Medications do a world of good when you need them. But unused medications left gathering dust in the medicine cabinet or just flushed down a toilet can be unintentionally dangerous.
Safe disposal of prescription drugs, especially painkillers, is a hot topic these days.
Unused medications pose a threat to small children who might take them thinking they’re candy or something harmless. They also might be too tempting to teens looking to experiment, cautions the U.S. Food and Drug Administration. And they’re a target for thieves looking for quick cash or a quick fix.

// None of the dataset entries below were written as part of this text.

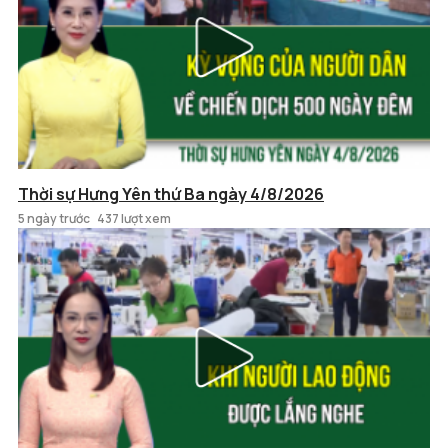
Thời sự Hưng Yên thứ Ba ngày 4/8/2026
5 ngày trước
437 lượt xem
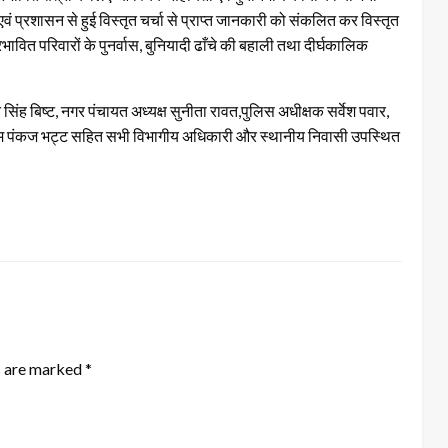
एवं प्रशासन से हुई विस्तृत चर्चा से प्राप्त जानकारी को संकलित कर विस्तृत
वित परिवारों के पुनर्वास, बुनियादी ढाँचे की बहाली तथा दीर्घकालिक
िंह बिष्ट, नगर पंचायत अध्यक्ष सुनीता रावत,पुलिस अधीक्षक सर्वेश पवार,
म पंकज भट्ट सहित सभी विभागीय अधिकारी और स्थानीय निवासी उपस्थित
s are marked
*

The U.S. Drug Enforcement Administration sponsors National Prescription Drug Take-Back Days every year in cooperation with local law enforcement agencies, but if you don’t want to wait, or there isn’t a convenient take-back site near you, here are five options the FDA recommends:
- Return the unused meds to the pharmacy where you bought them. They’ll safely dispose of them for you.
- Think twice about just flushing the medications down the toilet. Some studies have shown troubling amounts of painkillers, hormone-based medications and other drugs in drinking and groundwater.
- Put the drugs in with your regular household trash, but make them unpalatable. Mix them in with cat litter, used coffee grounds or other nasty stuff that anyone digging through the trash won’t want to touch, then put the whole mixture in a plastic baggie and seal it. Peel the labels off prescription drug bottles or scratch the name out with a pen or marker so no one will know what the bottle contained.
- Do not crush pills. It makes some painkillers more potent and more attractive to thieves.
- Do not give them to a friend. Medications are expensive, and it can be tempting to give them to a friend or family member who needs them, but doing so is dangerous and in most cases, it’s also illegal, authorities warn.